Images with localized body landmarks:
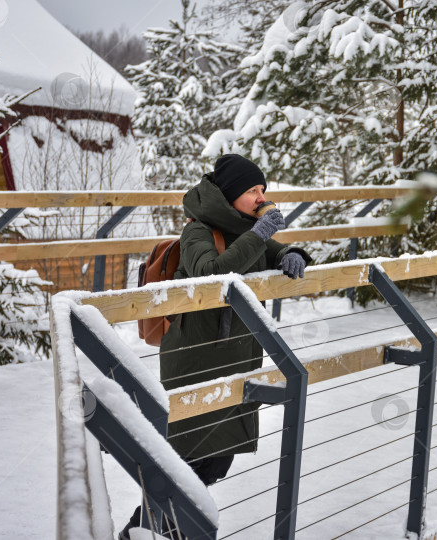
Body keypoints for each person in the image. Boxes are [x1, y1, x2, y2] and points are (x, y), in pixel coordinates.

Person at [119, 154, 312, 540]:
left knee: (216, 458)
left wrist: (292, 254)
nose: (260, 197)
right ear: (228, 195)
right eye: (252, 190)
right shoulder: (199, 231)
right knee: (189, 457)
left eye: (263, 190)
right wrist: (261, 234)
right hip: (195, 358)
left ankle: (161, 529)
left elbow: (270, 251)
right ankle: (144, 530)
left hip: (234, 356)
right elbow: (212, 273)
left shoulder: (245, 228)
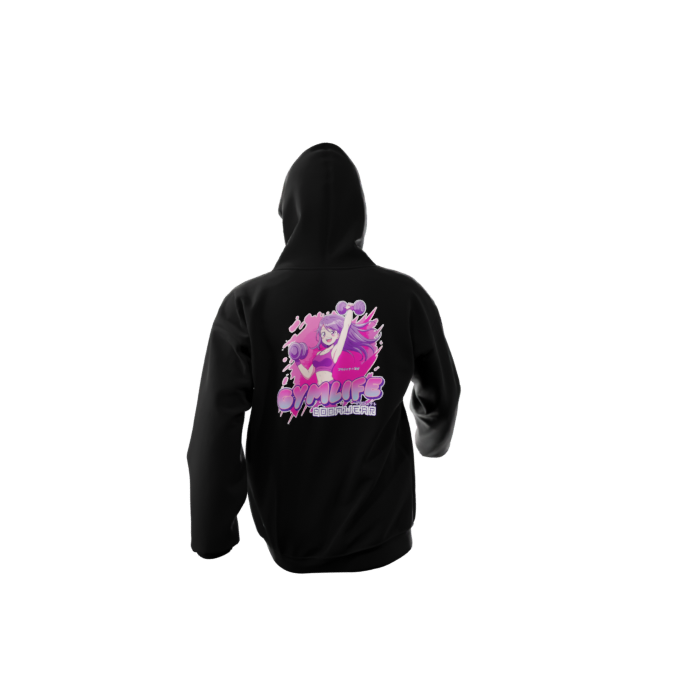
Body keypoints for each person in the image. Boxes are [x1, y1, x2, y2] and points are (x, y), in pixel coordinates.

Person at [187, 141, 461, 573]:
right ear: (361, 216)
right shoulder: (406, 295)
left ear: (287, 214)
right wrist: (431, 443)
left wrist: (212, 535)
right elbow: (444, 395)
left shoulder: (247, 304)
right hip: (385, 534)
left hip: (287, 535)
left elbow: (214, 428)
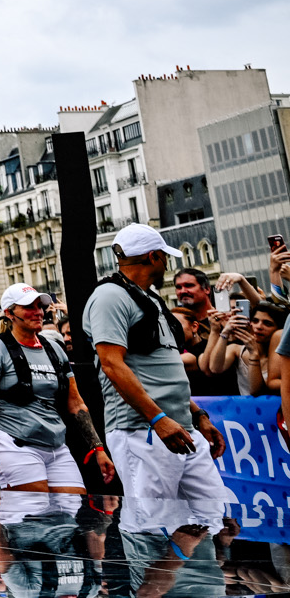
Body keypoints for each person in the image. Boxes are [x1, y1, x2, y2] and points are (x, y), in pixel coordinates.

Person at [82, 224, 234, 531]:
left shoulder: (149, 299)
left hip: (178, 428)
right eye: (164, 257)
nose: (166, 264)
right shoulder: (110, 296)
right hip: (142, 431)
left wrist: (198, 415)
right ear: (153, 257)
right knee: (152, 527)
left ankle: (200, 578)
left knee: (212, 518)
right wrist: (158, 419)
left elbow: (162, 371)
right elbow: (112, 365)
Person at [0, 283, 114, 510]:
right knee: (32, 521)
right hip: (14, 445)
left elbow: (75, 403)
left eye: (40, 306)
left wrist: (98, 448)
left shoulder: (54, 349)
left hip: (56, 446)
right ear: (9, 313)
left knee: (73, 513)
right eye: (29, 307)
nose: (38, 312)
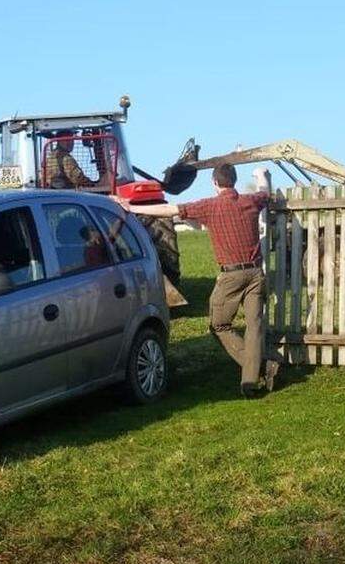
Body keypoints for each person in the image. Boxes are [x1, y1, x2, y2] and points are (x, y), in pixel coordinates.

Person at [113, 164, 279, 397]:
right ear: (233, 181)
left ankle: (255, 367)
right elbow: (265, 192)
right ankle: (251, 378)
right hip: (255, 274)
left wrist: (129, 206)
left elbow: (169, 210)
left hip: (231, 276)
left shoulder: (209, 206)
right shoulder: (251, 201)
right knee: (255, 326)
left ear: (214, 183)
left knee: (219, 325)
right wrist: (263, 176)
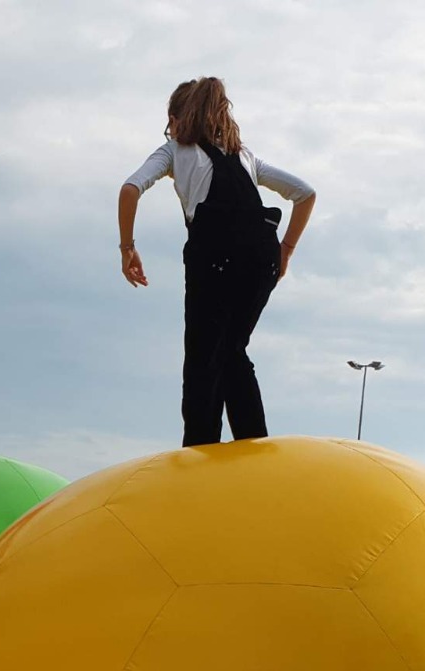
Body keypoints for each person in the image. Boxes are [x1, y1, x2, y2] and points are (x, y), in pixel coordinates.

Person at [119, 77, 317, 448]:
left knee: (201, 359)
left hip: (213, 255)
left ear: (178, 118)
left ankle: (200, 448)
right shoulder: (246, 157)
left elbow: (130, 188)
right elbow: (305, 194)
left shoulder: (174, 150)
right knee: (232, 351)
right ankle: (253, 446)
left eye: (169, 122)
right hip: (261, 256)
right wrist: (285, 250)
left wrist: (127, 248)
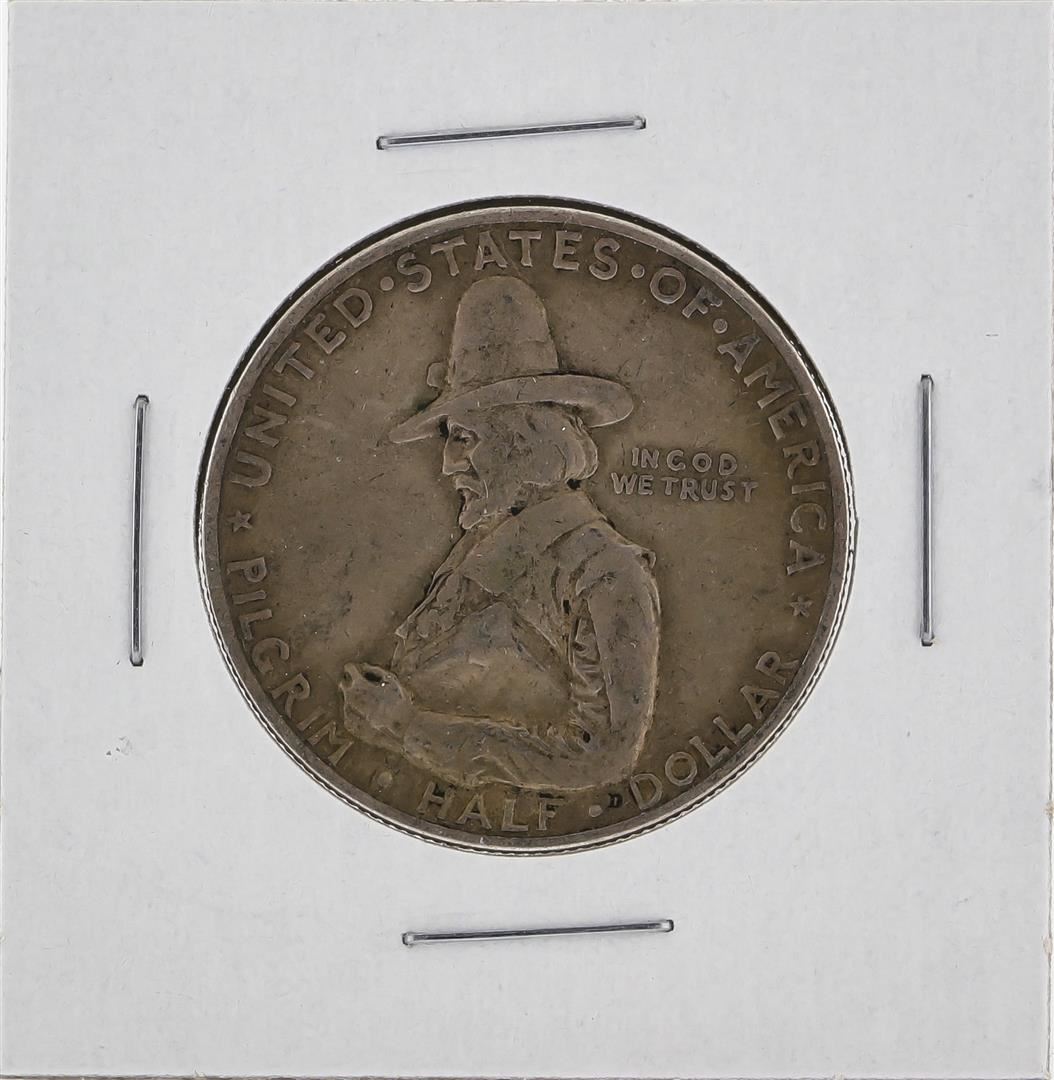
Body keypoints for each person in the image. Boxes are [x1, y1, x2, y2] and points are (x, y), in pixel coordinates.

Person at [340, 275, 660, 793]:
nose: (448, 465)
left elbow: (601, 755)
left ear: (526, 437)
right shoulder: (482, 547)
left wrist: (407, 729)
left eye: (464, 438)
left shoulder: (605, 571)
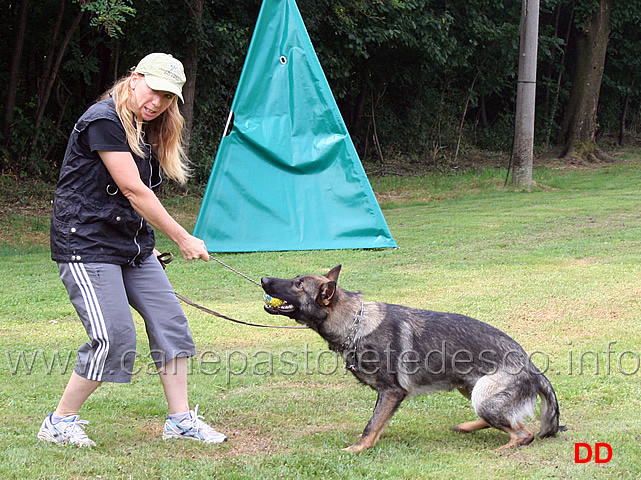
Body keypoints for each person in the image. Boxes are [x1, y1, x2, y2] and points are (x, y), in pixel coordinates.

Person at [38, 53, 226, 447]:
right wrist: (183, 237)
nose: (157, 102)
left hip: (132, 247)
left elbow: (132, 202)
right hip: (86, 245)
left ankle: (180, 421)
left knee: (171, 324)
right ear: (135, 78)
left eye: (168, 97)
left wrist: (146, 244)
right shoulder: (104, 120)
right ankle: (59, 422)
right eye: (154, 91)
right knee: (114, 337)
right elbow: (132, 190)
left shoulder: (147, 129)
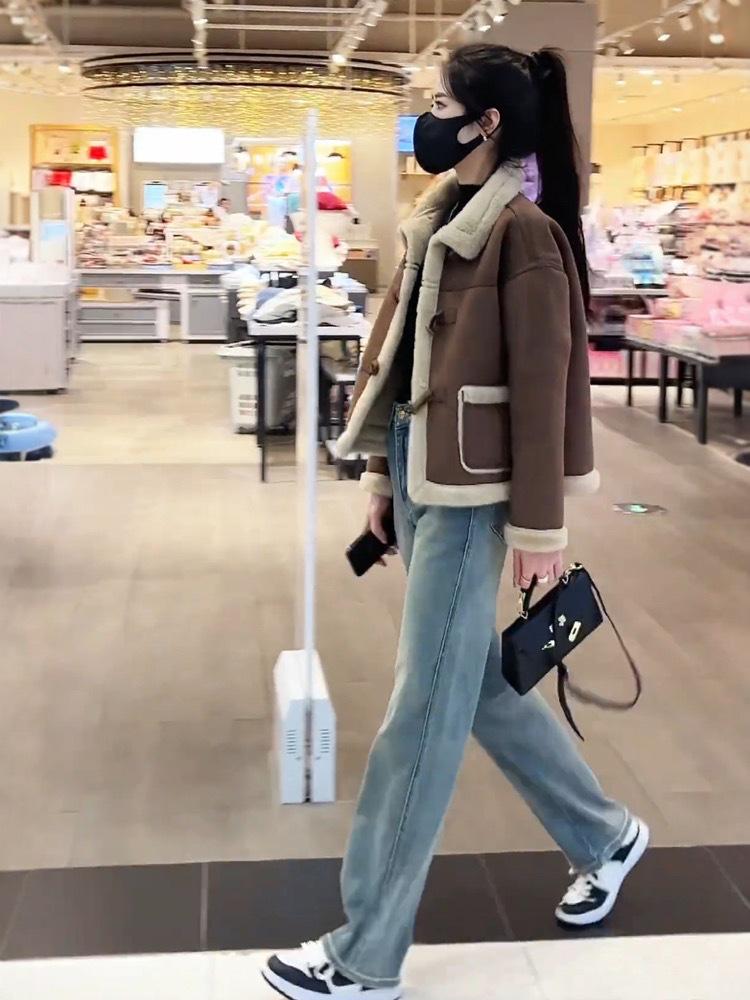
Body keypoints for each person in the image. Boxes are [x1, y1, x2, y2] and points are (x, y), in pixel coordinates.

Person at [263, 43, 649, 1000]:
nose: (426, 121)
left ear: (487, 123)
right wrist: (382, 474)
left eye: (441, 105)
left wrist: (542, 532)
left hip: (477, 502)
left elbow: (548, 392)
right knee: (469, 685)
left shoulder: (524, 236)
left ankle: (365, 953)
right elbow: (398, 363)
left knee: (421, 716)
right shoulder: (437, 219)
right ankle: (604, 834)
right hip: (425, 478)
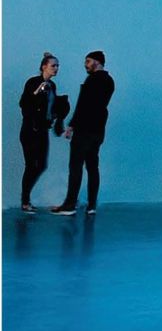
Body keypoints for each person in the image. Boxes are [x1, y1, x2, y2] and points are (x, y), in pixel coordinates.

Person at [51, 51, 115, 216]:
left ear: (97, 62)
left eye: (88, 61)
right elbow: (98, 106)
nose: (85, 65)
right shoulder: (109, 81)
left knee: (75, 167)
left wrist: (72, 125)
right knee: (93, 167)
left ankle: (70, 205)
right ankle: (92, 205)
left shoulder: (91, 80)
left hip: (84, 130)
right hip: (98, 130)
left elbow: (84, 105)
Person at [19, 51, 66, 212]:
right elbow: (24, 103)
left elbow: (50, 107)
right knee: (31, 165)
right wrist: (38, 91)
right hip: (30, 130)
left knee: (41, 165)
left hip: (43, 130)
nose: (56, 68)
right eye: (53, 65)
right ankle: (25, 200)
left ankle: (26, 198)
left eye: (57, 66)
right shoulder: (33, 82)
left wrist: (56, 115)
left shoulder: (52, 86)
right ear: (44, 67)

- _REQUIRED WORK_: All of the records need to be reproduced exactly, with each picture omitted.

- _EXERCISE SOLUTION_:
Body keypoints for each person in the image. Boxes are [x1, y1, x2, y2] and points are (x, y), in pixel coordinates.

Person at [119, 154, 312, 540]:
left knee: (216, 458)
left wrist: (292, 254)
nose: (260, 197)
right ear: (228, 195)
right eye: (252, 190)
right shoulder: (199, 231)
right knee: (189, 457)
left eye: (263, 190)
right wrist: (261, 234)
right hip: (195, 358)
left ankle: (161, 529)
left elbow: (270, 251)
right ankle: (144, 530)
left hip: (234, 356)
right elbow: (212, 273)
left shoulder: (245, 228)
Body keypoints for each person in the image. Boxes are [x1, y1, x2, y2] and points are (x, y), in pixel coordinates.

Person at [187, 141, 461, 573]:
right ear: (361, 216)
right shoulder: (406, 295)
left ear: (287, 214)
right wrist: (431, 443)
left wrist: (212, 535)
right elbow: (444, 395)
left shoulder: (247, 304)
right hip: (385, 534)
left hip: (287, 535)
left elbow: (214, 428)
Body keypoints for each person in the image. Boxes are [x1, y1, x2, y2] and points are (x, y), in pixel coordinates.

Person at [82, 224, 234, 531]:
left shoulder: (149, 299)
left hip: (178, 428)
right eye: (164, 257)
nose: (166, 264)
right shoulder: (110, 296)
right hip: (142, 431)
left wrist: (198, 415)
right ear: (153, 257)
right knee: (152, 527)
left ankle: (200, 578)
left knee: (212, 518)
right wrist: (158, 419)
left elbow: (162, 371)
right elbow: (112, 365)
Person at [0, 283, 114, 510]:
right knee: (32, 521)
right hip: (14, 445)
left elbow: (75, 403)
left eye: (40, 306)
left wrist: (98, 448)
left shoulder: (54, 349)
left hip: (56, 446)
right ear: (9, 313)
left knee: (73, 513)
right eye: (29, 307)
nose: (38, 312)
Body keypoints for each person in the image. Boxes are [x1, y1, x2, y2] and points are (x, y), in pixel coordinates.

Person at [113, 164, 279, 397]:
right ear: (233, 181)
left ankle: (255, 367)
right elbow: (265, 192)
right ankle: (251, 378)
right hip: (255, 274)
left wrist: (129, 206)
left elbow: (169, 210)
left hip: (231, 276)
left shoulder: (209, 206)
right shoulder: (251, 201)
right knee: (255, 326)
left ear: (214, 183)
left knee: (219, 325)
right wrist: (263, 176)
Body keypoints for each person in the image. Boxes are [x1, y1, x2, y2] and points are (x, y), in pixel coordinates.

Person at [119, 77, 317, 448]:
left knee: (201, 359)
left hip: (213, 255)
left ear: (178, 118)
left ankle: (200, 448)
right shoulder: (246, 157)
left elbow: (130, 188)
right elbow: (305, 194)
left shoulder: (174, 150)
right knee: (232, 351)
right ankle: (253, 446)
left eye: (169, 122)
right hip: (261, 256)
right wrist: (285, 250)
left wrist: (127, 248)
Body keypoints for each person in the image. Boxes are [x1, y1, x2, y2] and points are (x, y), in pixel coordinates.

Person at [340, 275, 660, 793]:
nose: (448, 465)
left elbow: (601, 755)
left ear: (526, 437)
right shoulder: (482, 547)
left wrist: (407, 729)
left eye: (464, 438)
left shoulder: (605, 571)
Body keypoints for each person in the image. Boxes are [x1, y1, x2, y2] and points are (x, y), in pixel coordinates.

Person at [38, 53, 226, 447]:
right wrist: (183, 237)
nose: (157, 102)
left hip: (132, 247)
left elbow: (132, 202)
right hip: (86, 245)
left ankle: (180, 421)
left knee: (171, 324)
right ear: (135, 78)
left eye: (168, 97)
left wrist: (146, 244)
right shoulder: (104, 120)
right ankle: (59, 422)
right eye: (154, 91)
right knee: (114, 337)
right elbow: (132, 190)
left shoulder: (147, 129)
Body keypoints for each person in the image. Boxes are [x1, y1, x2, y2] and points are (x, y), in pixel coordinates.

Person at [263, 43, 649, 1000]:
nose: (426, 121)
left ear: (487, 123)
right wrist: (382, 474)
left eye: (441, 105)
left wrist: (542, 532)
left hip: (477, 502)
left elbow: (548, 392)
right knee: (469, 685)
left shoulder: (524, 236)
left ankle: (365, 953)
right elbow: (398, 363)
left knee: (421, 716)
right shoulder: (437, 219)
right ankle: (604, 834)
right hip: (425, 478)
Body keypoints for each person in the image. Boxes are [x1, y1, x2, y2] and points are (x, y), in pixel coordinates.

Person at [51, 51, 115, 216]:
left ear: (97, 62)
left eye: (88, 61)
right elbow: (98, 106)
nose: (85, 65)
right shoulder: (109, 81)
left knee: (75, 167)
left wrist: (72, 125)
right knee: (93, 167)
left ankle: (70, 205)
right ankle: (92, 205)
left shoulder: (91, 80)
left hip: (84, 130)
right hip: (98, 130)
left elbow: (84, 105)
Person at [19, 51, 66, 212]:
right elbow: (24, 103)
left elbow: (50, 107)
right knee: (31, 165)
right wrist: (38, 91)
right hip: (30, 130)
left knee: (41, 165)
left hip: (43, 130)
nose: (56, 68)
right eye: (53, 65)
right ankle: (25, 200)
left ankle: (26, 198)
left eye: (57, 66)
right shoulder: (33, 82)
left wrist: (56, 115)
left shoulder: (52, 86)
right ear: (44, 67)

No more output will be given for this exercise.